Create a file called elasticsearch.service in the /usr/lib/systemd/system directory. For example:
```
# vi /usr/lib/systemd/system/elasticsearch.service
```

Add the following contents to elasticsearch.service. The text below includes placeholder <elasticsearch_install_path>, <anzo_service_user>, and <anzo_service_group> values.

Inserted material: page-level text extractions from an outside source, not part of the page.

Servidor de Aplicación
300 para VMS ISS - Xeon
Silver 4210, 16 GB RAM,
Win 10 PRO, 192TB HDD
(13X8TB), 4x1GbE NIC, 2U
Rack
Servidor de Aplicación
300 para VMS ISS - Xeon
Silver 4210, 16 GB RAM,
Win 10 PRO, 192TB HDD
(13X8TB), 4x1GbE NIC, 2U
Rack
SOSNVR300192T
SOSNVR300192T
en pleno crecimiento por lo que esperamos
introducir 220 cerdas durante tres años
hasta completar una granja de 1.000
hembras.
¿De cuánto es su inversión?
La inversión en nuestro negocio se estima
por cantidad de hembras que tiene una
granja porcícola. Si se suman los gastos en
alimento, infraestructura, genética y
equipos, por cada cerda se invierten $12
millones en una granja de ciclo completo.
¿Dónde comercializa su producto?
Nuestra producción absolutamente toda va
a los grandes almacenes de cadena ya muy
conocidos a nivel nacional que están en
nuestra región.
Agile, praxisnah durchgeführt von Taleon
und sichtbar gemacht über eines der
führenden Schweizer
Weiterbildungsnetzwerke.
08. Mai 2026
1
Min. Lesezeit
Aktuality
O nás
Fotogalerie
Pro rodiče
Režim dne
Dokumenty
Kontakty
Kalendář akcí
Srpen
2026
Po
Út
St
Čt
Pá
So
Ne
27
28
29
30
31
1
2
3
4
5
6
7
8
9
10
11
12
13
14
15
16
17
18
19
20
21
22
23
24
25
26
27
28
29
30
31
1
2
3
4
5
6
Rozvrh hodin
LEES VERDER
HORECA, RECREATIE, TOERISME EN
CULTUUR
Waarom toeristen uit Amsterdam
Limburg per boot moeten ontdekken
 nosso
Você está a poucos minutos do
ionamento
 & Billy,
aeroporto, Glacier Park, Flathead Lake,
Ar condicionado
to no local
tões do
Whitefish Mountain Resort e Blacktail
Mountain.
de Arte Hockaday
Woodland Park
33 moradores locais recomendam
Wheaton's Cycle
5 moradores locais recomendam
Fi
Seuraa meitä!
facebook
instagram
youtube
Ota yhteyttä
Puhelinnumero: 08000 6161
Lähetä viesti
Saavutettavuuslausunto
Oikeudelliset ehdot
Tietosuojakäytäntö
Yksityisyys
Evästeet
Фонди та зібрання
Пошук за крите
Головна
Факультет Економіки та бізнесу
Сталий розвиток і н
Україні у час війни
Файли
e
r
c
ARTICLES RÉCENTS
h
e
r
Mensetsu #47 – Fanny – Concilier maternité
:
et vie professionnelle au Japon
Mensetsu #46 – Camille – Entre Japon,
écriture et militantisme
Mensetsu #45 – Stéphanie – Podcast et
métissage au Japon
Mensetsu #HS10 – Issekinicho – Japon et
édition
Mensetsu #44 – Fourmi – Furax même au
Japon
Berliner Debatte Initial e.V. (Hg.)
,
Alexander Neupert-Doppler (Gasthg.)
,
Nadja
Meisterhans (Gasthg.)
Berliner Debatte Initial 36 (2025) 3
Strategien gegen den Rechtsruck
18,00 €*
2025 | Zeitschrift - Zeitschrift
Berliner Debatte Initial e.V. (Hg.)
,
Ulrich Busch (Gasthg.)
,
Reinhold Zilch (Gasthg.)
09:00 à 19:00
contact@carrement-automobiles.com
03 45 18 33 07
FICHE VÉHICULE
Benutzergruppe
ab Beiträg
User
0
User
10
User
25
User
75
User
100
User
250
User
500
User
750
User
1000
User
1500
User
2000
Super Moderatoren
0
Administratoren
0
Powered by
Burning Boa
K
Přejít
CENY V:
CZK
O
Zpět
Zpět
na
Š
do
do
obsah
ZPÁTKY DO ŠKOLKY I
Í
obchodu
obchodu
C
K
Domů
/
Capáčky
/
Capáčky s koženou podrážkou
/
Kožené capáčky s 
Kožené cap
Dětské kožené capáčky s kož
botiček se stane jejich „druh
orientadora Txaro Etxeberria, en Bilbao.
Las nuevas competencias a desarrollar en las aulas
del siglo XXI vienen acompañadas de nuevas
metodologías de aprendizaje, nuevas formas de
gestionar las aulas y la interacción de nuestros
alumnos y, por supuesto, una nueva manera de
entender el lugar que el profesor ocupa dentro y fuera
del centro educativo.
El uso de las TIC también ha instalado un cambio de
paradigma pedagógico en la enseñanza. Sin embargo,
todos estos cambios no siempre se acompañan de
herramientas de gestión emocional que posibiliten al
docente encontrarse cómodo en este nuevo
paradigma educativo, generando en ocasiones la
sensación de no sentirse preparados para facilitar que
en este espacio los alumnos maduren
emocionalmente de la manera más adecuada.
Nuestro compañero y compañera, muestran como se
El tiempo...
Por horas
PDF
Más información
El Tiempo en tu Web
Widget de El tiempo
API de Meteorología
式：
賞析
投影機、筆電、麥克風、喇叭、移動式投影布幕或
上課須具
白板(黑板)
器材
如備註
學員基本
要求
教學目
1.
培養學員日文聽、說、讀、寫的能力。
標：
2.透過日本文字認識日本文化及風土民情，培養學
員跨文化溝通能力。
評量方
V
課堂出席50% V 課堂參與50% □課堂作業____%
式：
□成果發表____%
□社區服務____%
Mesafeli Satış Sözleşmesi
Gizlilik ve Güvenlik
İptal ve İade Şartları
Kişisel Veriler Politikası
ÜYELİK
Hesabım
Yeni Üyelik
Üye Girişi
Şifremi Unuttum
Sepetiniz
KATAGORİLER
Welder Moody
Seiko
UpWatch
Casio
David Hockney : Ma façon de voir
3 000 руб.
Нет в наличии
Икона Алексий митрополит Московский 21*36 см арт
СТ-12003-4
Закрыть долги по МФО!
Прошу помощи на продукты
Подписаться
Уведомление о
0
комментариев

Replace the placeholders with the appropriate values for your Elasticsearch installation location as well as the user and group name for your Anzo service user account.

[Unit]
Description=Elasticsearch
Documentation=https://www.elastic.co
Wants=network-online.target
After=network-online.target

[Service]
Type=forking
RuntimeDirectory=elasticsearch
# Use the following setting to specify an alternate Java JVM if not using the 
# embedded JVM in elasticsearch/jdk.
# Environment=ES_JAVA_HOME=<java_install_path>
Environment=ES_HOME=<elasticsearch_install_path>
Environment=ES_PATH_CONF=<elasticsearch_install_path>/config

User=<anzo_service_user>
Group=<anzo_service_group>

ExecStart=<elasticsearch_install_path>/bin/elasticsearch --daemonize

# Specifies the maximum file descriptor number that can be opened by this process
LimitNOFILE=65535

# Specifies the maximum number of processes
LimitNPROC=4096

# Specifies the maximum size of virtual memory
LimitAS=infinity

# Specifies the maximum file size
LimitFSIZE=infinity

# Max Locked Memory
LimitMEMLOCK=infinity

# Disable timeout logic and wait until process is stopped
TimeoutStopSec=0

# SIGTERM signal is used to stop the Java process
KillSignal=SIGTERM

# Send the signal only to the JVM rather than its control group
KillMode=process

# Java process is never killed
SendSIGKILL=no

# When a JVM receives a SIGTERM signal it exits with code 143
SuccessExitStatus=143

# Allow a slow startup before the systemd notifier module kicks in to extend the timeout
TimeoutStartSec=75

[Install]
WantedBy=multi-user.target

The following example shows a completed elasticsearch.service file:

[Unit]
Description=Elasticsearch
Documentation=https://www.elastic.co
Wants=network-online.target
After=network-online.target

[Service]
Type=forking
RuntimeDirectory=elasticsearch
# Use the following setting to specify an alternate Java JVM if not using the 
# embedded JVM in elasticsearch/jdk.
# Environment=ES_JAVA_HOME=<java_install_path>
Environment=ES_HOME=/opt/elasticsearch
Environment=ES_PATH_CONF=/opt/elasticsearch/config

User=anzo
Group=anzo

ExecStart=/opt/elasticsearch/bin/elasticsearch --daemonize

# Specifies the maximum file descriptor number that can be opened by this process
LimitNOFILE=65535

# Specifies the maximum number of processes
LimitNPROC=4096

# Specifies the maximum size of virtual memory
LimitAS=infinity

# Specifies the maximum file size
LimitFSIZE=infinity

# Max Locked Memory
LimitMEMLOCK=infinity

# Disable timeout logic and wait until process is stopped
TimeoutStopSec=0

# SIGTERM signal is used to stop the Java process
KillSignal=SIGTERM

# Send the signal only to the JVM rather than its control group
KillMode=process

# Java process is never killed
SendSIGKILL=no

# When a JVM receives a SIGTERM signal it exits with code 143
SuccessExitStatus=143

# Allow a slow startup before the systemd notifier module kicks in to extend the timeout
TimeoutStartSec=75

[Install]
WantedBy=multi-user.target

Save and close the file, and then run the following commands to start and enable the new service:
```
# systemctl enable elasticsearch.service
```
```
# systemctl status elasticsearch.service
```
```
# systemctl start elasticsearch.service
```
Once the service is in place, Elasticsearch should be stopped and started via systemctl. For example, systemctl stop elasticsearch and systemctl start elasticsearch.

Once this Elasticsearch instance is configured and running, follow the instructions in Connecting to Elasticsearch to connect Anzo to this instance.